Yüzerken yaşadığı zorluklardan bahseden Kayadelen, “İlk saatler negatif düşünceler çok yoğun oluyor. 6-7 saat sonra zamanı unutuyorsunuz. Tamamen doğayla bütünleşiyorsunuz. 10. saatte artık pes etme duyguları başlıyor. Yüzüş için çok duygusal, inişli çıkışlı bir serüven diyebiliriz. Birincisi hedefe kitlenmek, ikincisi destek ekibi çok önemli. Pes ediyorum yapamıyorum dediğiniz an destek ekibinizin sizi motive etmesi, sizinle suya girmesi, size güç ve güven vermesi çok önemli. Pes ediyorum yapamıyorum dediğiniz an daha yüzde 60 enerjiniz var demektir. Buna inanın ve devam edin” ifadelerini kulandı.
“BİR YÜZÜCÜ OLARAK 6 BİN 400 METREYE ÇIKTIM”
Nepal’de Putha Hinchulli dağına tırmandığını ve Guinness Rekorlar Kitabı’na girdiklerini de belirten Kayadelen, “Bu çok gurur verici bir şey. Küresel ısınma ile alakalı hem Afrika hem de Nepal’deki çocuklara bağış toplamak adına bir projeye imza attık. Güney Afrikalı bir ekip bu projeyi hazırladı. Beni arayarak 1 kişilik daha yer olduğunu ve hazırlık için 1 ay sürem olduğunu söylediler. Bir yüzücü olarak kendimi hazırlayıp 6 bin 400 metreye çıktım. 15 gün boyunca çadırlarda uyuduk. Eksi 15 dereceleri gördük. 6 bin 400 metre yükseklikte 3 derecelik suda 5 dakika kaldım. Çok zorlu bir mücadeleydi. Ama o yükseklikte Türk bayrağını taşımak bana çok büyük bir gurur ve mutluluk verdi” diye konuştu.
“YÜZDE YÜZ İSTİYORSAK BAŞARAMAYACAĞIMIZ HİÇBİR ŞEY YOK”

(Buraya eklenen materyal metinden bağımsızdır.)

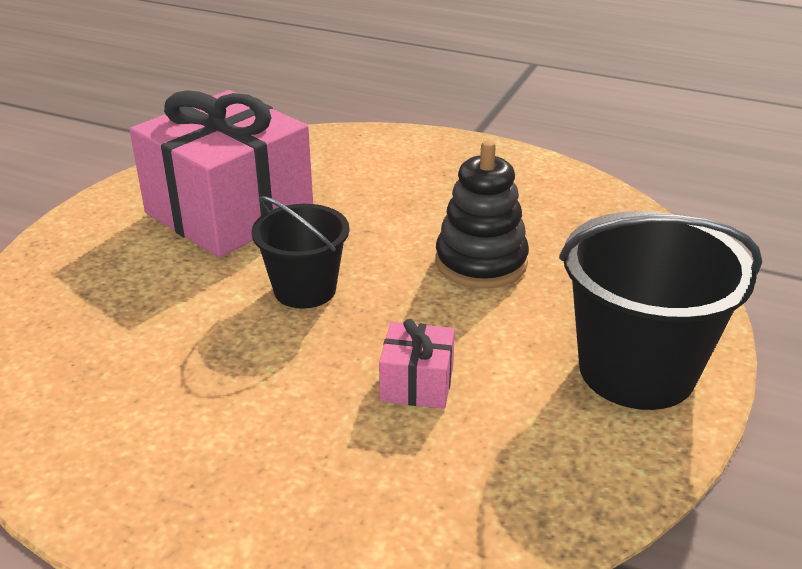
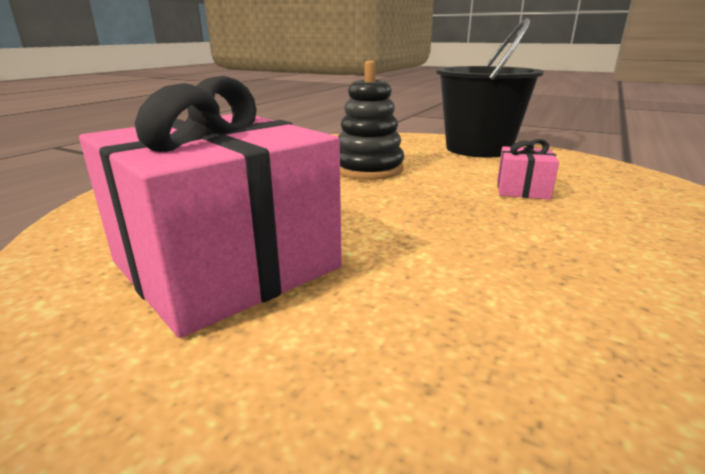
camera: 85 degrees left, 10 degrees down
black bucket [252,196,349,309] -> none

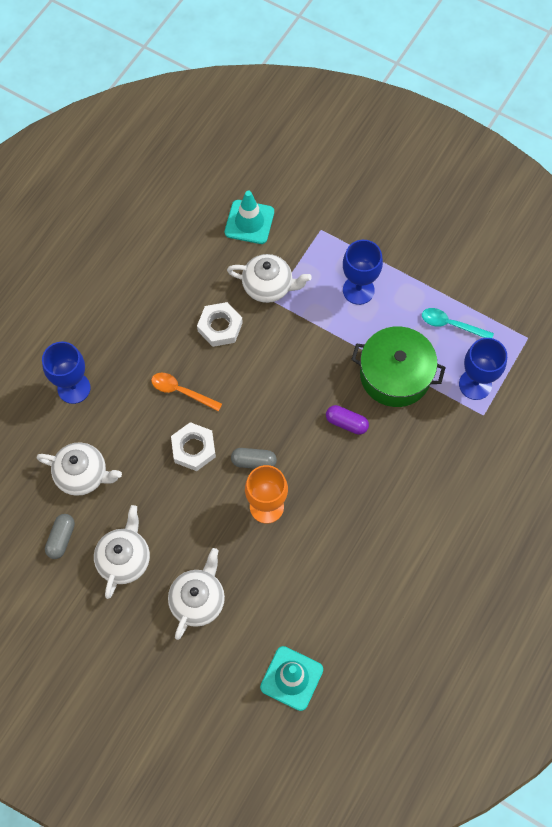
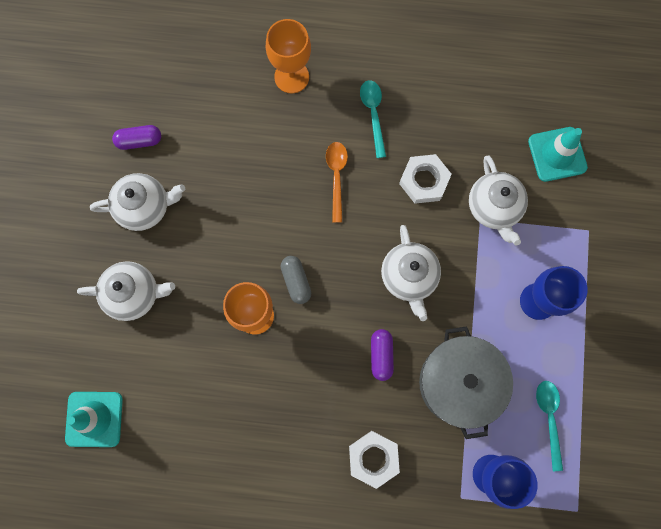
camera: 65 degrees right, 10 degrees up
white teapot [36,442,122,496] -> white teapot moved to [381,225,441,321]
blue goblet [42,342,91,404] -> orange goblet [266,19,311,93]
grey capsule [45,514,75,559] -> purple capsule [112,125,161,150]
white nut [171,422,216,471] -> white nut moved to [349,431,400,489]
green pot [351,326,446,407] -> grey pot [419,326,513,439]
none -> turquoise spoon [360,80,386,158]

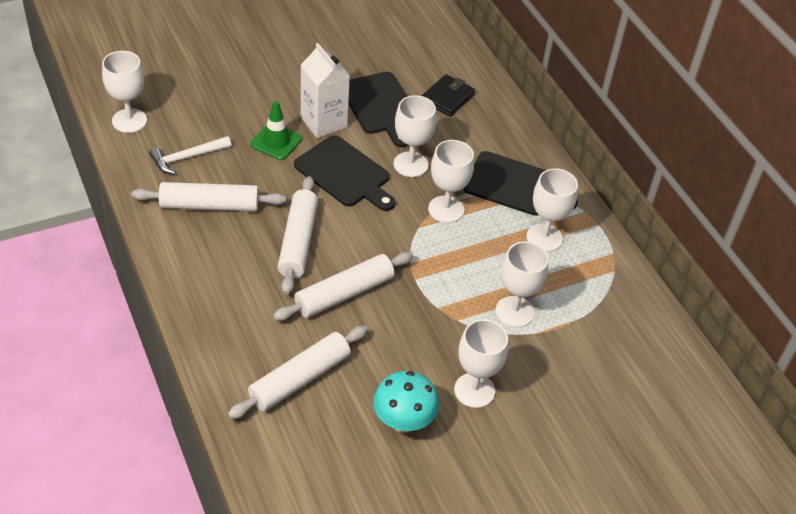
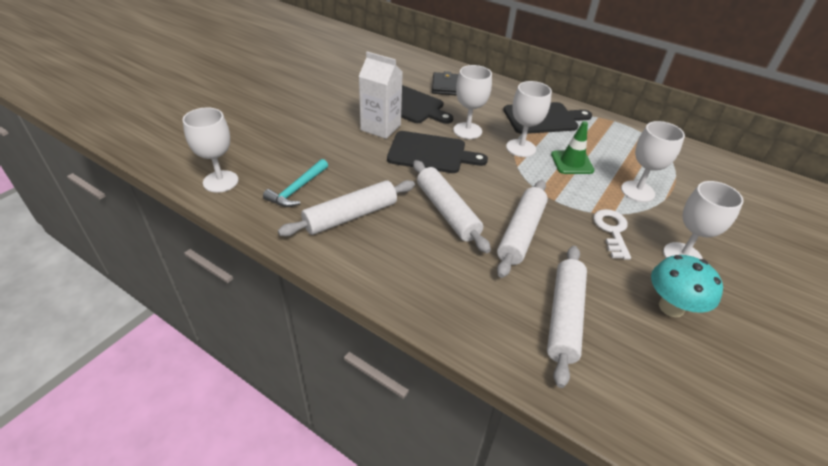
camera: 30 degrees left, 5 degrees down
white hammer [149,136,231,174] -> turquoise hammer [263,159,328,207]
green traffic cone [250,101,302,160] -> green traffic cone moved to [551,121,594,174]
white goblet [526,168,578,252] -> none
none -> white key [593,209,631,260]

İnsanlara mesajının limitlerin ötesine geçmek olduğunu söyleyen Kayadelen, “Korku hissettiğiniz an o gelişim alanınızdır. Bahanelerin arkasına sığınmayalım. Çünkü hepimizin zorlukları var. Ne zaman zorluk gelse nasıl çözerim diye bakmanız lazım. Ve o çözüm bizim elimizde. Yüzde yüz istiyorsak başaramayacağımız hiçbir şey yok. Hayallerimizin peşinden gidelim” dedi.